Пусть частичная, но правда. В Кудаме росла оппозиция западному образу жизни: некоторые группировки требовали, чтобы шейх остепенился и беспрекословно соблюдал традиции предков. Существовало мнение, что его частые поездки за границу вредят правильному управлению государством.
И разве Сиенна не олицетворяла собой явление, столь презираемое традиционалистами Кудамы? Разве Абдул-Азиз не намекал, что подобная связь способна подорвать самую безупречную репутацию? И что все пойдет прахом, если Хашим не примет единственно правильное решение?
Шейх отлично понимал, каким будет это решение.
— Ничего особенного, — твердо повторил он.
Сиенна изо всех сил старалась скрыть разочарование. Замкнулся… Ничего не поделаешь, его право. Она посчитала своим долгом спросить, а он — отказаться отвечать. Не стоит допытываться.
И снова девушка уступила желанию любимого.
— Когда ты в последний раз отдыхал?
— Отдыхал? — переспросил Хашим, удивленный и самим вопросом, и сменой темы.
Сиенна рассмеялась, довольная, что сбила его с толку.
— Да, отдыхал. Так поступает большинство людей, если они устали и хотят расслабиться.
Хашим зажмурился.
— Не помню.
— Никаких ведерок и совочков на пляже в Испании? — поддразнила она.
— Ведерок и совочков? — он нахмурился.
— Хашим, ты что, ни разу не строил замков из песка?
Мужчина рассмеялся.
— Песка в Кудаме более чем достаточно, спастись бы от него. Тут уже не до песчаных замков.
— Трудно представить, — Сиенна прижалась к нему. — А как ты проводил время, когда был маленьким?
Он нахмурился.
— Зачем тебе знать?
На самом деле рассказывать об этом не хотелось. Но женщина не может жить одним лишь сексом, вне зависимости от статуса.
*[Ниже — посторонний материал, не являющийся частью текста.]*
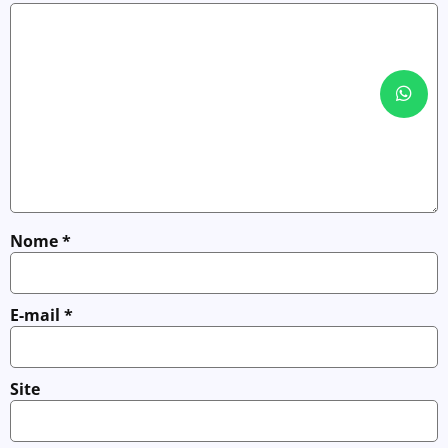
Nome
*
E-mail
*
Site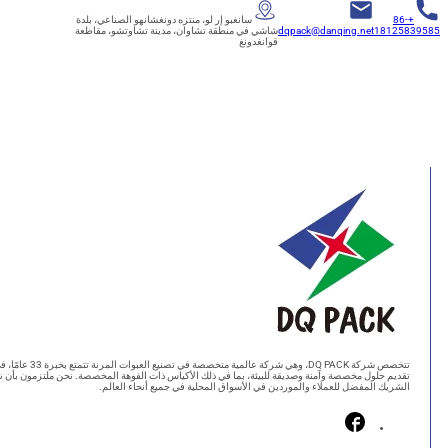
+86
سانغبو إر لو، منتزه دونغشانهو الصناعي، بلدة
18125
dqpack@danqing.net
شاشي في منطقة تشاوان، مدينة تشاوتشو، مقاطعة
قوانغدونغ
تتخصص شركة DQ PACK، وهي شركة عالمية متخصصة في تصنيع العبوات المرنة تتمتع بخبرة 33 عامًا، في
قديم حلول مخصصة وآمنة وصديقة للبيئة، بما في ذلك الأكياس ذات الفوهة المخصصة. نحن ملتزمون بأن نكون
لشريك المفضل للعملاء والموردين في الأسواق المحلية في جميع أنحاء العالم.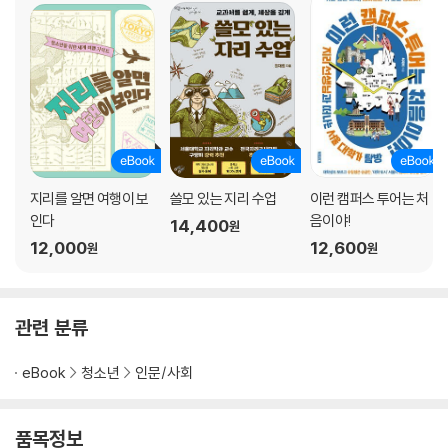
6. 우는토끼와 동계 올림픽
지리적 사고의 힘 산맥을 경계로 달라진 문화
기후 토론 올림픽 개최는 이득이 클까?
7. 박쥐는 잘못이 없다
지리적 사고의 힘 팬데믹에 대처하는 도시의 미래
지리를 알면 여행이 보
쓸모 있는 지리 수업
이런 캠퍼스 투어는 처
기후 토론 인류는 팬데믹을 극복할 수 있을까?
인다
음이야!
14,400
원
12,000
12,600
원
원
참고 문헌
이미지 출처
관련 분류
eBook
청소년
인문/사회
품목정보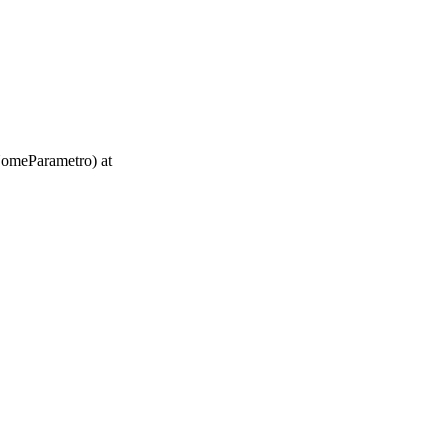
rNomeParametro) at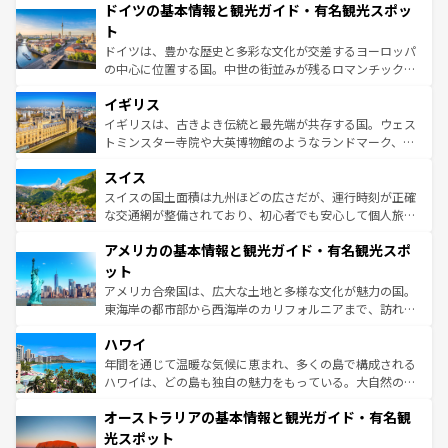
せる。地方によって風土や気候が異なるスペインはその個
ドイツの基本情報と観光ガイド・有名観光スポッ
で、幅広い魅力が詰まっている。華麗な宮殿、歴史的な大
性で訪れる人を魅了する。 なお、新着のスペイン情報は
コ
聖堂、美しいビーチ、そして豊かな自然が、訪れる者を心
ト
ンテンツ一覧
を参照してほしい。
から魅了する。また、フランスは美食の国としても知ら
ドイツは、豊かな歴史と多彩な文化が交差するヨーロッパ
れ、フランス料理はユネスコ無形文化遺産にも登録されて
の中心に位置する国。中世の街並みが残るロマンチック街
いる。シャンパンの発祥地であるランス、プロヴァンスの
道から、未来を先取りするようなモダンな都市まで多様な
香り高いラベンダー畑など、多彩な楽しみ方が可能だ。さ
イギリス
顔を持つこの国は、どこを歩いても飽きることがない。ベ
らに、パリ以外の地域にも魅力が溢れており、どの街角に
ルリンの文化的活気、バイエルン州のアルプスの絶景、そ
イギリスは、古きよき伝統と最先端が共存する国。ウェス
も豊かな歴史と文化が息づいている。パリ以外の個性あふ
してライン川沿いのワイン畑といった風景は必見。ビール
トミンスター寺院や大英博物館のようなランドマーク、歴
れる地方に足を運ぶとそれぞれで全く異なる文化を体験で
とソーセージを味わいながら地元の人と過ごす楽しい時間
史ある大学都市、美しい丘陵地帯や牧歌的な風景など、エ
きるだろう。 なお、新着のフランス情報は
コンテンツ一覧
スイス
は、お酒好きな人にはぜひ体験してほしい。 なお、新着の
リアごとに異なる魅力がある。また、優雅なアフタヌーン
を参照してほしい。
ドイツ情報は
コンテンツ一覧
を参照してほしい。
ティー、ビール好きにはたまらない英国パブ、サッカー観
スイスの国土面積は九州ほどの広さだが、運行時刻が正確
戦など、本場だからこそできる体験も豊富。イギリスを旅
な交通網が整備されており、初心者でも安心して個人旅行
して楽しみつくそう。 なお、新着のイギリス情報は
コンテ
を楽しめる。日本同様に時刻表どおりの旅が可能だ。中世
アメリカの基本情報と観光ガイド・有名観光スポ
ンツ一覧
を参照してほしい。
の建物がそのまま残る町や、スイスならではのユニークな
博物館もあり、アルプス観光だけでなく町歩きも満喫する
ット
ことができる。国民の所得が高いため物価も高いが、旅行
アメリカ合衆国は、広大な土地と多様な文化が魅力の国。
者向けの交通パス提供のサービスもあり、うまく活用すれ
東海岸の都市部から西海岸のカリフォルニアまで、訪れる
ば市内交通費無料で観光を楽しむこともできる。 なお、新
場所ごとに異なる風景と体験が待っている。ニューヨーク
着のスイス情報は
コンテンツ一覧
を参照してほしい。
ハワイ
のような巨大都市は、観光、ショッピング、エンターテイ
ンメントが詰まった刺激的なスポットだ。一方、アメリカ
年間を通じて温暖な気候に恵まれ、多くの島で構成される
西部には大自然が広がり、グランドキャニオンやイエロー
ハワイは、どの島も独自の魅力をもっている。大自然の神
ストーン国立公園といった絶景が堪能できる。さらに、南
秘を感じたいなら、火山が生み出した壮大な景観を誇るハ
オーストラリアの基本情報と観光ガイド・有名観
部のニューオーリンズでは、音楽と美食が融合した独特の
ワイ島は見逃せない。また、定番の観光地といえばオアフ
文化が魅力。旅行者はアメリカの各地域で異なる魅力を楽
島だが、静かな自然を求めるならマウイ島やカウアイ島が
光スポット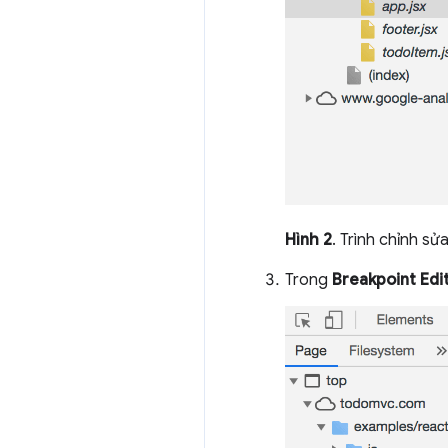
Hình 2
. Trình chỉnh sử
Trong
Breakpoint Edi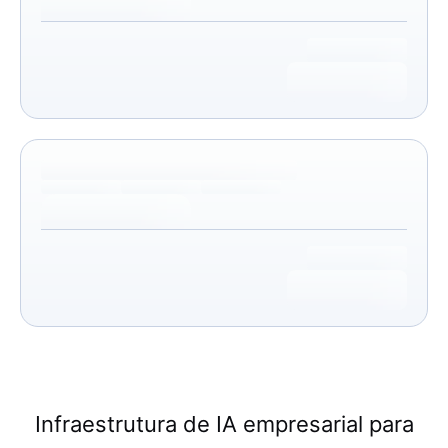
Infraestrutura de IA empresarial para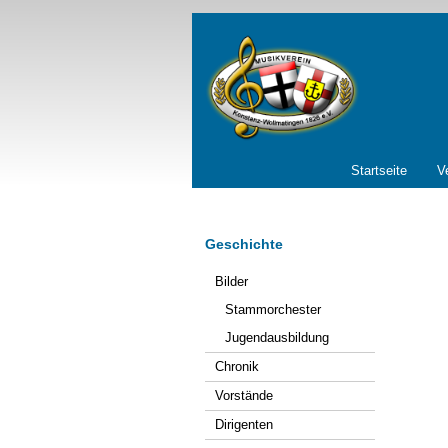
Navigation
Startseite
V
überspringen
Geschichte
Navigation
Bilder
überspringen
Stammorchester
Jugendausbildung
Chronik
Vorstände
Dirigenten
— Интересно, — настаивала она.
И Хашим невольно улыбнулся, погрузившись в воспоминания. Детство казалось сейчас невероятно далеким — однако память о нем осталась ясной.
— Обучал ловчих соколов.
— Здорово!
Хашим лениво обвел пальцем вокруг ее соска, который немедленно затвердел и набух, и почувствовал, как возвращается желание.
— Таким образом, нас учили быть мужчинами.
— И ни одной женщины?
— Ни одной.
— А твоя мать? Она не хотела присоединиться?